Therapeutic dosage: 3,000 to 6,000 mg/day.
Heavy ingestion of alcohol severely increases calcium and magnesium output, producing symptoms such as muscle tremors and cramps, changes in heart rhythm, irritability, insomnia, slow reflexes and emotional instability. Chronic alcohol use can lead to reduced bone mass and osteomalacia, a softening of the bones in adults. Impaired liver function in alcoholics results in an inability of the liver to hydroxylate vitamin D, which further aggravates a calcium deficiency. Convulsive seizures and delirium result from seriously depleted magnesium levels.
When choosing a supplement, look for a readily assimilable form of calcium, such as hydroxyapatite, citrate or phosphate, in a 2:1 ratio with magnesium.
Therapeutic dosage: 1,000 to 1,400 mg (calcium)/day.
Zinc is a co-factor for alcohol dehydrogenase, which works in the liver to detoxify alcohol. Chronic alcohol consumption is associated with zinc deficiency. Supplementation with this important mineral can lessen withdrawal symptoms and help to prevent seizures and brain dysfunction. Normalizing zinc levels also reduces alcohol cravings.
Therapeutic dosage: 50 to 80 mg/day.
Essential Fatty Acids
Excessive alcohol intake severely disrupts essential fatty acid metabolism by blocking the conversion of linoleic acid to gamma-linolenic acid (GLA), required for the formation of prostaglandin E1, an important factor in brain metabolism.

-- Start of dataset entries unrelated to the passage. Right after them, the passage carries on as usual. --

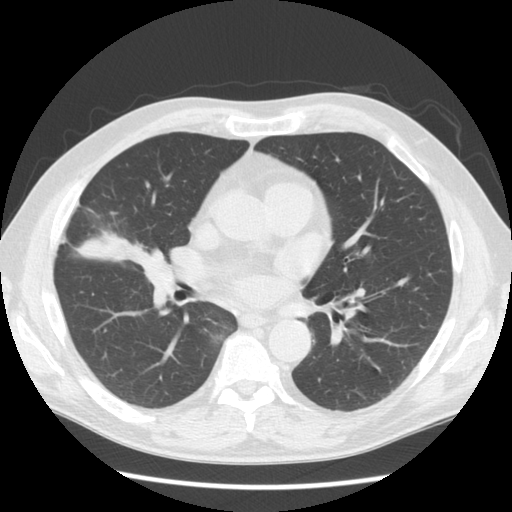
Low-dose screening chest CT, one axial slice; position 78 of 146 along the scan axis; reconstruction kernel STANDARD; 120 kVp; lung window (W 1500 / L -600 HU); 512 × 512 image matrix, field of view 350 × 350 mm.
Outlined on this slice (outlined manually by an expert reader):
- lesion 1 (tumor, middle lobe of right lung): bounding box [x1, y1, x2, y2] px = [81, 239, 112, 256]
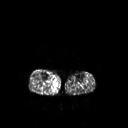
FDG PET of an extremity soft-tissue mass (from a PET/CT study), one axial slice; slice 122 of 267 in the series (ordered by position); 3.27 mm slice thickness; 128 × 128 image matrix, field of view 500 × 500 mm. Patient: male, 69 years. Case-level facts recorded for this patient, not image findings: histological type: pleiomorphic liposarcoma; grade: high; site of the primary tumour: right calf.
Annotated regions visible in this slice (expert contour drawn on MRI and transferred to this co-registered scan by the dataset authors):
- gross tumour volume including surrounding oedema: bounding box (x1, y1, x2, y2) in pixels: (52, 82, 57, 88)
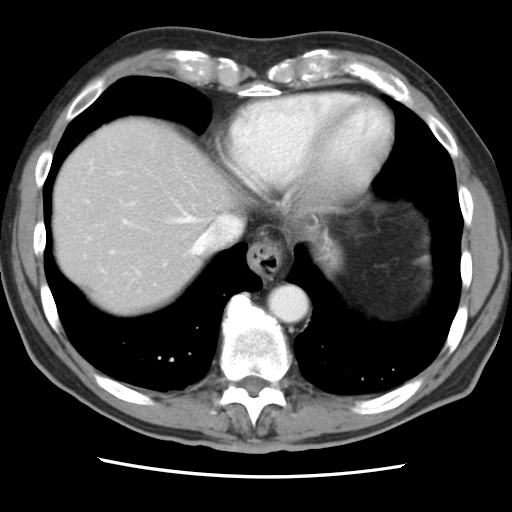
Contrast-enhanced abdominal CT, one axial slice. Slice 74 of 83 in the series (ordered by position). Intravenous contrast given. Soft-tissue window (W 400 / L 40 HU). 5 mm slice thickness. 512 × 512 image matrix, field of view 321 × 321 mm. From the clinical record (not read from this slice): patient: female, age 79 years at operation; diagnosis: colorectal cancer liver metastases, imaged before liver resection; multiple liver metastases: yes; largest metastasis: 3.5 cm; disease in both lobes: no.
Structures marked on this image (expert manual segmentation):
- hepatic veins: bounding box <171,212,240,255> (left, top, right, bottom; pixels)
- liver: <54,117,233,316>
- planned liver remnant (the part of the liver to remain after resection): <54,153,212,316>
- portal vein (with intrahepatic branches): <122,219,129,224>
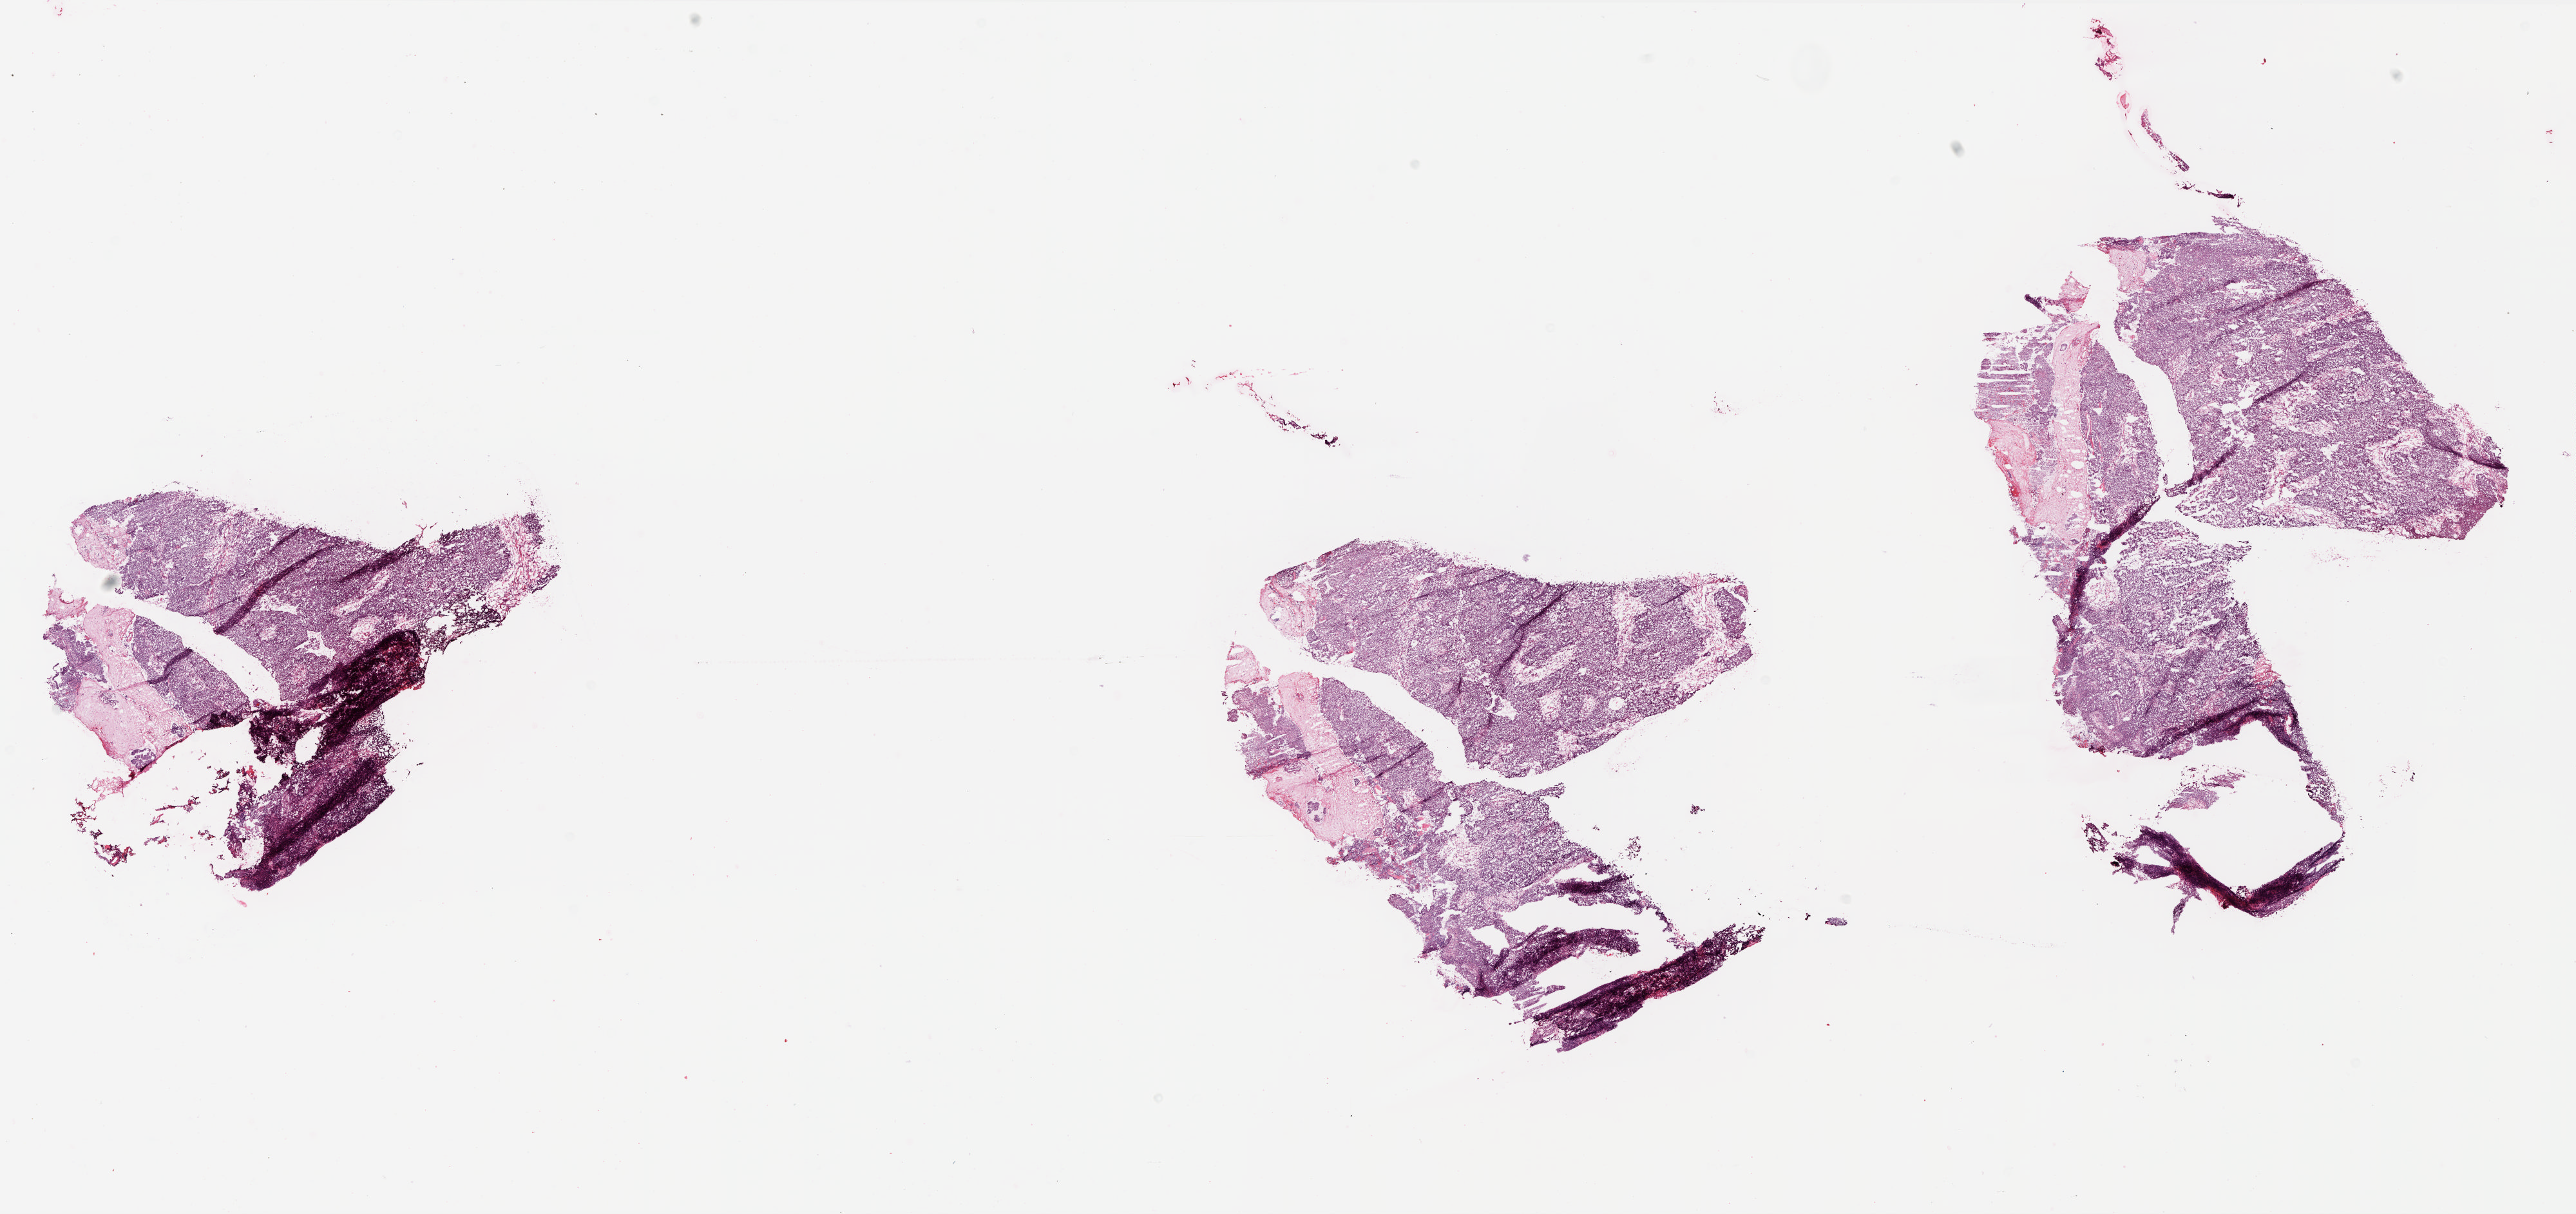
Digitized H&E-stained tissue section (whole slide), a low-resolution overview of the entire scanned area, about 31.9 x 15.1 mm. Frozen section. Primary tumour sample from the ovary. Female patient; age at initial diagnosis 52 years. Histologic grade: G3 (poorly differentiated). Slide review estimates, as recorded: tumour cells 80%, tumour nuclei 90%, normal cells 0%, stromal cells 15%, necrosis 5%.
• histologic diagnosis: Serous cystadenocarcinoma, NOS
• laterality: bilateral
• FIGO stage: IIIC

An alcohol-induced deficiency can be prevented or eliminated by supplementing the diet with evening primrose oil, one of only a few known sources of dietary GLA. Supplementation helps to diminish alcohol withdrawal symptoms and to improve liver function.
Therapeutic dosage: 3,000 mg/day.
Amino acids are the building blocks of protein which the body extracts from food sources. Amino acids are also required for the production of specific brain chemicals (neurotransmitters) which determine moods and emotions. In alcoholics, amino acid metabolism is often impaired and conversion to neurotransmitters is disrupted, resulting in mental confusion, aggressive behavior and depression. Supplementation has been shown to reduce alcohol intoxication, balance moods and diminish the desire for alcohol. Of special importance are L-cysteine and L-glycine.
Therapeutic dosage: 1,500 mg/day.
Other nutrients which play a role in controlling metabolic damage from excessive alcohol consumption include vitamin E, chromium, iron, phosphorus and selenium. Heavy alcohol use can also contribute to food allergies, thyroid disorders and candida in the intestinal tract. As well, each of these conditions can aggravate cravings for alcohol. A naturopathic physician or other qualified health professional can help to determine the best nutrition plan and supplementation program so that specific deficiencies are properly addressed.
The recovering alcoholic also needs exercise, fresh air, relaxation and social support from family and friends. But most of all, he or she will benefit from recognizing that there is an undeniable connection between nutritional imbalances and substance abuse. This knowledge, when acted upon, is the first step in healing addiction.